**Избранный отрывок**

* * * * *

К большому моему сожалению, в моих воспоминаниях о Дитмаре Эльяшевиче слишком мало сказано о нем как о человеке и гораздо больше – о его отношении ко мне. Но таково свойство моей слабеющей памяти, лучше всего сохраняющей то, что касается меня, и хуже – то, что касается объекта воспоминаний. Увы, память моя эгоцентрична, а главное, слишком обща, чтобы воспроизвести реплики и картинки, позволяющие увидеть человека таким, каким он был в жизни. Не могу, увы, вспомнить ни одной остроумной реплики Дитмара Эльяшевича, ни одного некнижного ответа на сложные вопросы грамматической стилистики. Помнится только впечатление уклончивости этих ответов, стремление уйти от рецептов, продиктованное пониманием того, что живой язык нельзя омертвлять посредством жестких правил. Именно поэтому так недовольны были многие корректоры: ведь он старался не говорить, что в таком-то случае надо поступать так и только так.

* * * * *

**Исходные данные**

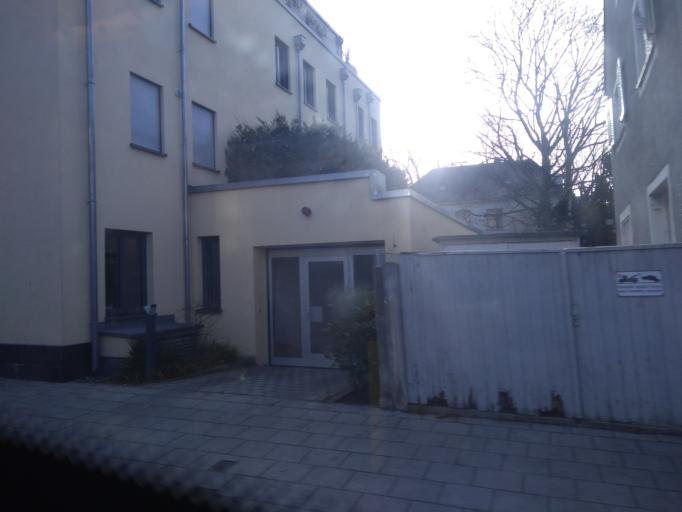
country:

* * * * *

**Короткое задание**
Переведите на английский язык предложение из отрывка о Дитмаре Эльяшевиче: «Помнится только впечатление уклончивости этих ответов, стремление уйти от рецептов, продиктованное пониманием того, что живой язык нельзя омертвлять посредством жестких правил». Опирайтесь только на отрывок, а не на материал.

**Выполненное задание**
All I remember is an impression of how evasive those answers were, a desire to steer clear of prescriptions, prompted by the understanding that a living language must not be deadened by rigid rules.